Estimate of the global warming potential of the Tasmanian pyrethrum industry in comparison to other crops, potato and onion
Hay, F and Pethybridge, SJ, Estimate of the global warming potential of the Tasmanian pyrethrum industry in comparison to other crops, potato and onion, Acta Horticulturae, 1073 pp. 71-78. ISSN 0567-7572 (2015) [Refereed Article]
A desktop study was undertaken to assess the contribution of the pyrethrum industry in Tasmania, Australia to on-farm greenhouse gas (GHG) emissions in comparison to potato and onion.
Pyrethrum used significantly less diesel in transport than potato or onion.
This was mainly due to the lower weight of dried flowers harvested from pyrethrum crops in comparison to the weight of crop from potato and onion fields (60 t/ha). First harvest pyrethrum required a similar amount of diesel to potato and onion for tractor and harvester operations.
However, older pyrethrum crops required only 41% of the diesel used in potato and onion crops due mainly to the perennial nature of pyrethrum and the absence of cultivation in years subsequent to planting.

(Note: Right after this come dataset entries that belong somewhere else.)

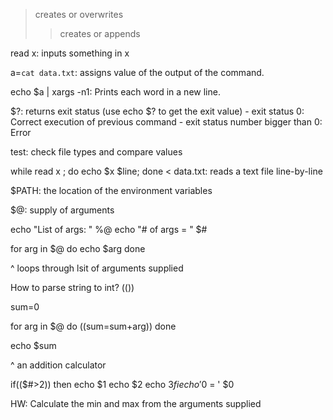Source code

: > creates or overwrites
>> creates or appends

read x: inputs something in x

a=`cat data.txt`: assigns value of the output of the command.

echo $a | xargs -n1: Prints each word in a new line.


$?: returns exit status (use echo $? to get the exit value)
	- exit status 0: Correct execution of previous command
	- exit status number bigger than 0: Error

test: check file types and compare values

while read x ; do echo $x $line; done < data.txt: reads a text file line-by-line

$PATH: the location of the environment variables

$@: supply of arguments


echo "List of args: " %@
echo "# of args = " $#

for arg in $@
do
	echo $arg
done

^ loops through lsit of arguments supplied

How to parse string to int?
(())


sum=0

for arg in $@
do
	((sum=sum+arg))
done

echo $sum

^ an addition calculator

if(($#>2))
then
	echo $1
	echo $2
	echo $3
fi
echo '$0 = ' $0


HW: Calculate the min and max from the arguments supplied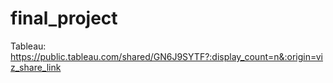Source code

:# final_project
Tableau: https://public.tableau.com/shared/GN6J9SYTF?:display_count=n&:origin=viz_share_link 
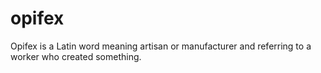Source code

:# opifex
Opifex is a Latin word meaning artisan or manufacturer and referring to a worker who created something.
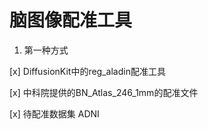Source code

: # 脑图像配准工具
1. 第一种方式

[x] DiffusionKit中的reg_aladin配准工具

[x] 中科院提供的BN_Atlas_246_1mm的配准文件

[x] 待配准数据集 ADNI

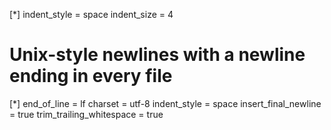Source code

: [*]
indent_style = space
indent_size = 4
# Unix-style newlines with a newline ending in every file
[*]
end_of_line = lf
charset = utf-8
indent_style = space
insert_final_newline = true
trim_trailing_whitespace = true
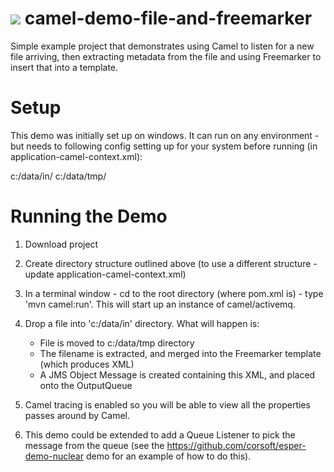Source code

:<a href="https://travis-ci.org/corsoft/camel-demo-file-and-freemarker"><img src="https://travis-ci.org/corsoft/camel-demo-file-and-freemarker.svg"/></a>
camel-demo-file-and-freemarker
==============================

Simple example project that demonstrates using Camel to listen for a new file arriving, then extracting metadata from the file and using Freemarker to insert that into a template.


Setup
=====

This demo was initially set up on windows. It can run on any environment - but needs to following config setting up for your system before running (in application-camel-context.xml):

c:/data/in/
c:/data/tmp/


Running the Demo
================

1. Download project

2. Create directory structure outlined above (to use a different structure - update application-camel-context.xml)

3. In a terminal window - cd to the root directory (where pom.xml is) - type 'mvn camel:run'. This will start up an instance of camel/activemq.

4. Drop a file into 'c:/data/in' directory. What will happen is:

	- File is moved to c:/data/tmp directory
	- The filename is extracted, and merged into the Freemarker template (which produces XML)
	- A JMS Object Message is created containing this XML, and placed onto the OutputQueue
	
5. Camel tracing is enabled so you will be able to view all the properties passes around by Camel. 

6. This demo could be extended to add a Queue Listener to pick the message from the queue (see the https://github.com/corsoft/esper-demo-nuclear demo for an example of how to do this).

Pyrethrum required greater inputs (kg a.i./ha) of herbicides and lower inputs of fungicides than potato and onion.
All three crops required little input of insecticides.
Pyrethrum had substantially lower inputs of nitrogen (N) and phosphorus (P) than potato or onion.
First-harvest pyrethrum required only 38 and 59% of the N required by potato and onion, respectively.
Moreover, pyrethrum required lower potassium (K) than potato, but higher K than onion.
The electricity consumption associated with irrigation of pyrethrum and onion were similar, and amounted to 39% that of potato, due to the higher irrigation requirement of potato (5.1 ML/ha) in comparison to pyrethrum and onion (2.0 ML/ha) in Tasmania.
The global warming potential (GWP) per hectare associated with planting to harvest of first year pyrethrum (18 months) and subsequently from one harvest to another (12 months) was estimated at 4,128.8 and 2,184.7 kg CO2-e/ha, respectively.
By comparison the GWP resulting from planting to harvest of potato and onion in Tasmania (4 months) was estimated at 5,284.0 and 4,875.3 kg CO2-e/ha.
The GWP of first year pyrethrum was therefore 78% that of potato and 85% that of onion, while the annual GWP per hectare of older pyrethrum fields was 41% that of potato and 45% that of onion.
This study was based on strict assumptions and on generic emission factors for greenhouse gases.
Therefore caution is required with the absolute figure for GWP. However, this study indicated that the on-farm production of pyrethrum is a relatively low contributor to GHG production on a per hectare basis, in comparison to other annual crops often grown in rotation.